Ее взгляд был пронзительным и пристальным.
— Я не понимаю, о чем ты, черт возьми, говоришь придурок.
Она лгала. Мы оба это знали. Как всегда, эта маленькая сучка лгала.
— Похоже, ты написала маленькое обвиняющее письмо, не так ли? — прошептал я со злостью. — Коротенькую записку, в которой сообщала миру, что тебя похитил Эллиот Ри из Братьев власти.
Она попыталась соврать еще что-нибудь.
— Я просто хотела, чтобы они поплатились за все то, через что заставили меня пройти. Просто хотела, чтобы они помучились!
Я одарил ее злобной улыбкой.
— О, куколка, правда? Ты ненавидишь Братьев власти больше, чем Морелли? Какая же ты жалкая маленькая шлюшка.
Моя куколка больше не пыталась лгать. Она просто смотрела на меня с ненавистью.
Не в силах сдержать свою ненависть, я наклонился еще ближе, чтобы дразнить ее своей злобой.
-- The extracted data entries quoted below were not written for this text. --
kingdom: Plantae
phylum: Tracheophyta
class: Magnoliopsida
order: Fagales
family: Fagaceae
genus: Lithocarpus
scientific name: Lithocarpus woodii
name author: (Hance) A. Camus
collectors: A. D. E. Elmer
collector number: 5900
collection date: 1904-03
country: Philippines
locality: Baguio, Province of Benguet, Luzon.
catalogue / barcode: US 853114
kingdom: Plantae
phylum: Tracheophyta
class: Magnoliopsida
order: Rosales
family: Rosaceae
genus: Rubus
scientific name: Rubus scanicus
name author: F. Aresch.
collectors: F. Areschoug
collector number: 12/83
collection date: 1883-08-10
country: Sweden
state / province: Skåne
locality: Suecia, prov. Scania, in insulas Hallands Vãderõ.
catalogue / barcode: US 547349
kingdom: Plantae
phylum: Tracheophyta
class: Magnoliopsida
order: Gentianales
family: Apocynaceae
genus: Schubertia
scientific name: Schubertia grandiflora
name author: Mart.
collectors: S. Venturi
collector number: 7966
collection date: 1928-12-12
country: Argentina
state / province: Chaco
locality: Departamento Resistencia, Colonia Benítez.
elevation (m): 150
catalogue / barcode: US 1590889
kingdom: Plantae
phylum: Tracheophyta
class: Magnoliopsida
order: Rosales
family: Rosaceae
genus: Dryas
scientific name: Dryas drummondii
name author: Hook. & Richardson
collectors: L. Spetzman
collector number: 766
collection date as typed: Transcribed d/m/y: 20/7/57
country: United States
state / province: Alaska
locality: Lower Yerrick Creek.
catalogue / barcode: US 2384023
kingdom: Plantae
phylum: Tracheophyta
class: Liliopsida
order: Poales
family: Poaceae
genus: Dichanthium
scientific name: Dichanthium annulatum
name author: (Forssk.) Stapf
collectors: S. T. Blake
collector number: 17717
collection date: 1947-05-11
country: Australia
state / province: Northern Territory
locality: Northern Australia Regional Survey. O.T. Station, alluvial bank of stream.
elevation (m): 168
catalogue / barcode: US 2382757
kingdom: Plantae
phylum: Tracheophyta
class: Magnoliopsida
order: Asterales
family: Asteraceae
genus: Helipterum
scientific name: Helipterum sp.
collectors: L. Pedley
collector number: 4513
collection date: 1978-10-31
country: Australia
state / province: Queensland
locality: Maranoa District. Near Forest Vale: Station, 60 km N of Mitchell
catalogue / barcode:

— Я бы даже осмелился сказать, что ты ненавидишь свою собственную семью больше, чем Морелли, маленькая сучка, не так ли? Может быть, ты не достойна имени Константин.
— Я, черт возьми, вполне достойна гребаного имени Константин, — прорычала она мне, и тут эта сучка обнаружила в себе проблеск жизни.
Она извивалась у меня в руках, как змея, карабкаясь по столешнице, чтобы дотянуться до ножа, а затем схватила его. Маленькая сучка схватила его и, взвизгнув, вонзила мне прямо в руку.
— ПОШЕЛ ТЫ, МОРЕЛЛИ! ПОШЕЛ ТЫ!
Вот когда Илэйн должна была бежать как сумасшедшая и попытаться убраться отсюда к чертовой матери. Она пыталась, правда пыталась. Она попыталась убежать, но я все еще крепко держал ее.
Я улыбался. Ухмылялся. Мне понравилось, в какой ужас она пришла, когда увидела, что я даже не дрогнул. Моя рука была прибита к деревянной стойке, и я даже не выругался.
Илэйн была так потрясена, что побелела, когда я выдернул нож из руки и бросил его обратно на стойку.
— Какого черта?! — прошипела она. — Да что с тобой, блядь, такое? Я только что проткнула твою гребаную руку, Люциан! Ты в своем уме?
Моя ухмылка осталась прежней. Мой смех был таким же злобным, каким она его знала.
Как оказалось, Илэйн Константин была не единственной, кто хранил свои глубокие секреты. Я очень крепко держался за свои собственные.